- [Task description] Take every line from the data that has the word "towards" in it.

[Entries taken from a collection]
--- START ---

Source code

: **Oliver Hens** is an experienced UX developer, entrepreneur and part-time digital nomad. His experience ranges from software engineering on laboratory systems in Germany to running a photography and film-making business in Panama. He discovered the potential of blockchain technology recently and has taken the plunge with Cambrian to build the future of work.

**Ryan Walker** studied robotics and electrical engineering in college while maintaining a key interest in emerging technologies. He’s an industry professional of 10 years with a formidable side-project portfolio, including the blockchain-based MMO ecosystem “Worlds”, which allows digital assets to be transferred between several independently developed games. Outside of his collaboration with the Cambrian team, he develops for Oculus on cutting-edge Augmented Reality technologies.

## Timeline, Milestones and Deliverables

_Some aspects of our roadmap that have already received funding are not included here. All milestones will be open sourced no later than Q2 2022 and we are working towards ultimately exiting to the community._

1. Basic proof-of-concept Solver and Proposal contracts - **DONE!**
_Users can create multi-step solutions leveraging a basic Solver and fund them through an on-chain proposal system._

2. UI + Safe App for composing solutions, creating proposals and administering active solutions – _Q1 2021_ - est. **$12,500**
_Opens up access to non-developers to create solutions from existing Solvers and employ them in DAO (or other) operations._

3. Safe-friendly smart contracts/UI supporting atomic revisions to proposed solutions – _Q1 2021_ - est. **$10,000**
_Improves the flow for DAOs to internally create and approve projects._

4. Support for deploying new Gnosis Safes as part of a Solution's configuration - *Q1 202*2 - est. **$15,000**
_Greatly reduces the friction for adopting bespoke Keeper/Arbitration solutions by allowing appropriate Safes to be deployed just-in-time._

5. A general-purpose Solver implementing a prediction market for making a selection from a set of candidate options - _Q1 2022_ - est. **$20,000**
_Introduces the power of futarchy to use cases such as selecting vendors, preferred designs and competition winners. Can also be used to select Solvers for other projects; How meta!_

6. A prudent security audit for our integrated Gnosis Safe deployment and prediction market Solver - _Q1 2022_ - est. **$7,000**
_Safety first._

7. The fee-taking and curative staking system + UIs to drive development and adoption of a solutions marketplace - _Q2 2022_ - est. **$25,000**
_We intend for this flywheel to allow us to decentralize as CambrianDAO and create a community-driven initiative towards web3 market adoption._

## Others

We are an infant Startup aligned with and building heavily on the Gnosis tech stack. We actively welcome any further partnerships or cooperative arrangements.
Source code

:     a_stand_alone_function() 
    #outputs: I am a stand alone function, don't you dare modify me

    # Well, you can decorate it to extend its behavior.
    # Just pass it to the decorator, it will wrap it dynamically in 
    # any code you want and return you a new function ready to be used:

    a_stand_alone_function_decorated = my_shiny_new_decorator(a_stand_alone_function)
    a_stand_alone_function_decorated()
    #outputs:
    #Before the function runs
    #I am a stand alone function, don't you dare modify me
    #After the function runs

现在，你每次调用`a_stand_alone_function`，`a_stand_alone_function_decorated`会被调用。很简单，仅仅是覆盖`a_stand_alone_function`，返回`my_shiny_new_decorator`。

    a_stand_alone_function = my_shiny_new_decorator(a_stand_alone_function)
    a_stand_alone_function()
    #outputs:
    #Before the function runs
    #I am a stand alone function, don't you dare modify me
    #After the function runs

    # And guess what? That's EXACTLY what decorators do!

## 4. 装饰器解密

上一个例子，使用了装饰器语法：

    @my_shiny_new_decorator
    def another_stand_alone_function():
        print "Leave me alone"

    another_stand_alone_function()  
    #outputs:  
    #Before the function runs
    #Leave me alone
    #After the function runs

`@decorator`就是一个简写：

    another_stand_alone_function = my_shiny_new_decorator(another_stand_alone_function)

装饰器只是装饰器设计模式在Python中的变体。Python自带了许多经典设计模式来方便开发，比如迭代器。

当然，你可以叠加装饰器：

--- END ---

- [Result for this exercise]
_Some aspects of our roadmap that have already received funding are not included here. All milestones will be open sourced no later than Q2 2022 and we are working towards ultimately exiting to the community._
_We intend for this flywheel to allow us to decentralize as CambrianDAO and create a community-driven initiative towards web3 market adoption._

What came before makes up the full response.